In these most difficult times, the use of analytics is certainly not top of mind for most organizations unless it is being used to combat the virus. The challenging scenarios of meeting payroll and having access to cash are the obvious immediate priorities. But from a non analytical perspective, like most people, I am amazed by the many acts of giving and generosity that really speak to the better angels of our nature.

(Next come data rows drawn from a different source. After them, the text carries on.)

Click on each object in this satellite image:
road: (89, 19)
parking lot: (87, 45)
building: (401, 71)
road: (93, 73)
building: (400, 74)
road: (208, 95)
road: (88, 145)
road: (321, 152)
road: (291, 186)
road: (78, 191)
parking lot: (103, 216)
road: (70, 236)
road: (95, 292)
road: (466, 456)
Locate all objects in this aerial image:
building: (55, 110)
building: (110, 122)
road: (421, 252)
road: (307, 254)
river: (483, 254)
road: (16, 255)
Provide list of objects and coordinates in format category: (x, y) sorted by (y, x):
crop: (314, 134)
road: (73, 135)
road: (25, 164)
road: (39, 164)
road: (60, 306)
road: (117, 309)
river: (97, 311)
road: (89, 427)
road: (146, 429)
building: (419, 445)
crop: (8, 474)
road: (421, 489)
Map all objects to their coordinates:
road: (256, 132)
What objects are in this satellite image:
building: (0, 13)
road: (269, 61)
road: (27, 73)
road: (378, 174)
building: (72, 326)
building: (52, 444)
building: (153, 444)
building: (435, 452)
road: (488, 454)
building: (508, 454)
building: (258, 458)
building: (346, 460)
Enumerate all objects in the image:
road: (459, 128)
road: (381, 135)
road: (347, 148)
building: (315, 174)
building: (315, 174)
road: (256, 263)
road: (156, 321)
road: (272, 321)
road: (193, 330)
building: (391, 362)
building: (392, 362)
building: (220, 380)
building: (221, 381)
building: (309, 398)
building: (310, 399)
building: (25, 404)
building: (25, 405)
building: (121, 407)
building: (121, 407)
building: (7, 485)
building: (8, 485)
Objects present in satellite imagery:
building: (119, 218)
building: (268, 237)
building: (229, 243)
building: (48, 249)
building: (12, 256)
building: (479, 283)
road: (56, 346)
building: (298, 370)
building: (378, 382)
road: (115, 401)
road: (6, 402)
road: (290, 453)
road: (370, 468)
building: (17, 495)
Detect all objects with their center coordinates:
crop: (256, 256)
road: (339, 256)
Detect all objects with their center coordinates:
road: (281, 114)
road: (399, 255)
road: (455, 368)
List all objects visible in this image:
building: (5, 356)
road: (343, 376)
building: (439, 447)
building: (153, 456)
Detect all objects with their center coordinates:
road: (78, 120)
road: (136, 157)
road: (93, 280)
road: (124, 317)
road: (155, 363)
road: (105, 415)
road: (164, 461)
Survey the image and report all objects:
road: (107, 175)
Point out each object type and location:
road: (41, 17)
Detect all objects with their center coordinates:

But we will overcome these challenges and being the constant optimist that I am, this will happen sooner rather than later. In this new post COVID-19 environment, it is not unrealistic to assume that the way consumers behave and think will be transformed significantly. Of course, this has ramifications when conducting analytics exercises. Virtually all data analytics exercises deal with historical and longitudinal data. The development of models, segmentation systems, and/ or reports all use historical data in their solutions. Given that much of the power of predictive analytics/machine learning solutions arises from longitudinal or historical data, this all begs the question of how we deal with data and specifically consumer behaviour data prior to, during, and after the COVID-19 crisis.
As I thought about this, I was reminded of the last crisis that seemed to galvanize our collective consciousness and made us reflect on what is truly important in our lives. That was the 9/11 crisis. During that time, this newfound awareness did impact consumer behaviour. My organization at that time was asked multiple times about the 9/11 impact on our analytics exercises especially the more advanced analytics exercises such as the many predictive models that we had built. In other words, would model performance be significantly compromised because of these changes.
Our perspective in evaluating model performance was to observe the increased targeting capability where top scored names are most likely to yield the desired behaviour and the bottom scored names are least likely to yield the desired behaviour. If we place these scored names into model deciles, then the top decile should have the strongest observed behaviour while the bottom decile should have the weakest observed behaviour. Essentially, the model can then be evaluated based on how well the model rank orders scored names based on the observed modeled behaviour.